Building Data Pipelines with Spark and StreamSets - Databricks

Building Data Pipelines with Spark and StreamSets

Download Slides

Big data tools such as Hadoop and Spark allow you to process data at unprecedented scale, but keeping your processing engine fed can be a challenge. Metadata in upstream sources can ‘drift’ due to infrastructure, OS and application changes, causing ETL tools and hand-coded solutions to fail. StreamSets Data Collector (SDC) is an Apache 2.0 licensed open source platform for building big data ingest pipelines that allows you to design, execute and monitor robust data flows.

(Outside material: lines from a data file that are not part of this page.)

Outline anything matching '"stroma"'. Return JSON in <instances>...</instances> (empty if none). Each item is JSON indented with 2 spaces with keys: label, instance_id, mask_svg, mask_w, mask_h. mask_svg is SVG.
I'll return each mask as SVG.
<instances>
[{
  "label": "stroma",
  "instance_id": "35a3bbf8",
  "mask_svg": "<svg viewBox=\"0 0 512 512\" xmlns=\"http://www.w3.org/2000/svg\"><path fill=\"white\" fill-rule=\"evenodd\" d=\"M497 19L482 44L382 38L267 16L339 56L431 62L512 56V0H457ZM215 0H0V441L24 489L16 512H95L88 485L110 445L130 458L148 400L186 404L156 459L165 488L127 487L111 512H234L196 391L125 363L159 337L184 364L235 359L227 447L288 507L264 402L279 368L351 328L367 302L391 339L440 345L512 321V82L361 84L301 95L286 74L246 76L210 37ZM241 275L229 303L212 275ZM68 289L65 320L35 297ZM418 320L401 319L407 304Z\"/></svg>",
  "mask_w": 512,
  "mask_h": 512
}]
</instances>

In this session we’ll look at how SDC’s “intent-driven” approach keeps the data flowing, with a particular focus on clustered deployment with Spark and other exciting Spark integrations in the works.

About Pat Patterson

Pat Patterson has been working with Internet technologies since 1997, building software and working with communities at Sun Microsystems, Huawei, Salesforce and StreamSets. At Sun, Pat was the community lead for the OpenSSO open source project, while at Huawei he developed cloud storage infrastructure software. Part of the developer evangelism team at Salesforce, Pat focused on identity, integration and the Internet of Things. Now community champion at StreamSets, Pat is responsible for the care and feeding of the StreamSets open source community.